» **ASSIGNED TASK**
If an entry contains a picture, omit that picture and transcribe everything else exactly.
::: MATERIAL FOR THIS EXERCISE
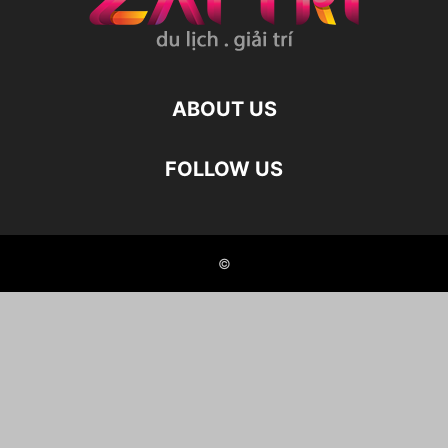
ABOUT US
FOLLOW US
©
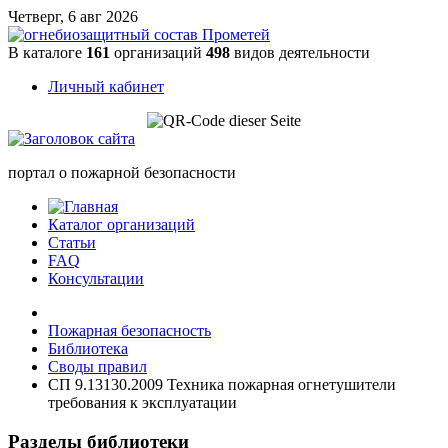
Четверг, 6 авг 2026
В каталоге
161
организаций
498
видов деятельности
Личный кабинет
портал о пожарной безопасности
Каталог организаций
Статьи
FAQ
Консультации
Пожарная безопасность
Библиотека
Своды правил
СП 9.13130.2009 Техника пожарная огнетушители
требования к эксплуатации
Разделы библиотеки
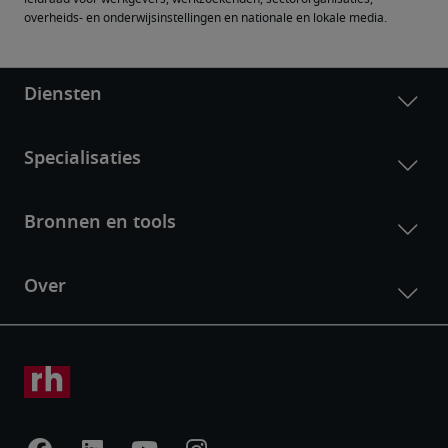
overheids- en onderwijsinstellingen en nationale en lokale media.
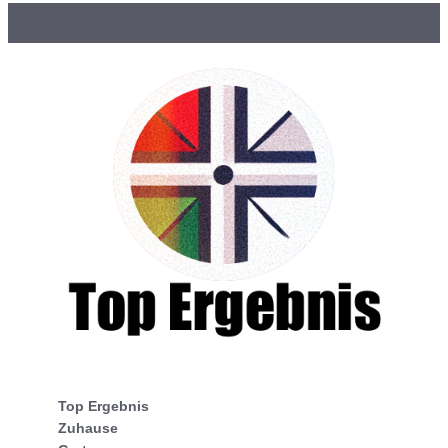
Top Ergebnis
Zuhause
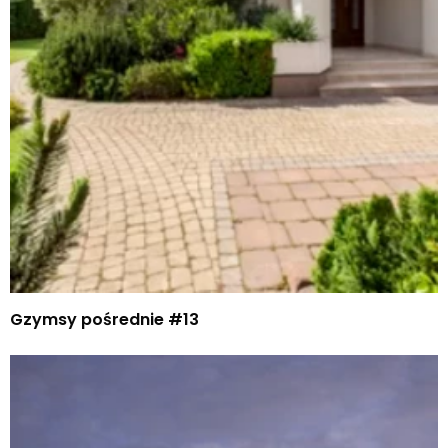
Gzymsy pośrednie #13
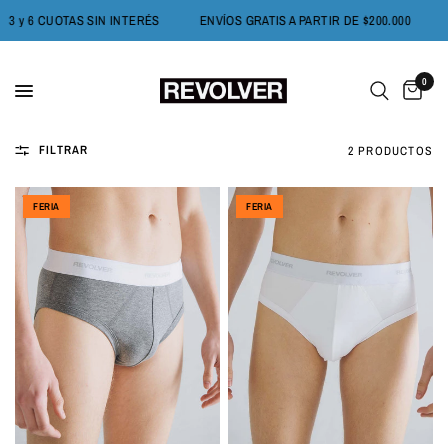
3 y 6 CUOTAS SIN INTERÉS
ENVÍOS GRATIS A PARTIR DE $200.000
0
FILTRAR
2 PRODUCTOS
FERIA
FERIA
::::::
» **SOLUTION**
ABOUT US
FOLLOW US
©
Четверг, 6 авг 2026
В каталоге
161
организаций
498
видов деятельности
Личный кабинет
портал о пожарной безопасности
Каталог организаций
Статьи
FAQ
Консультации
Пожарная безопасность
Библиотека
Своды правил
СП 9.13130.2009 Техника пожарная огнетушители
требования к эксплуатации
Разделы библиотеки
overheids- en onderwijsinstellingen en nationale en lokale media.
Top Ergebnis
Zuhause
Gzymsy pośrednie #13
3 y 6 CUOTAS SIN INTERÉS
ENVÍOS GRATIS A PARTIR DE $200.000
0
FILTRAR
2 PRODUCTOS
FERIA
FERIA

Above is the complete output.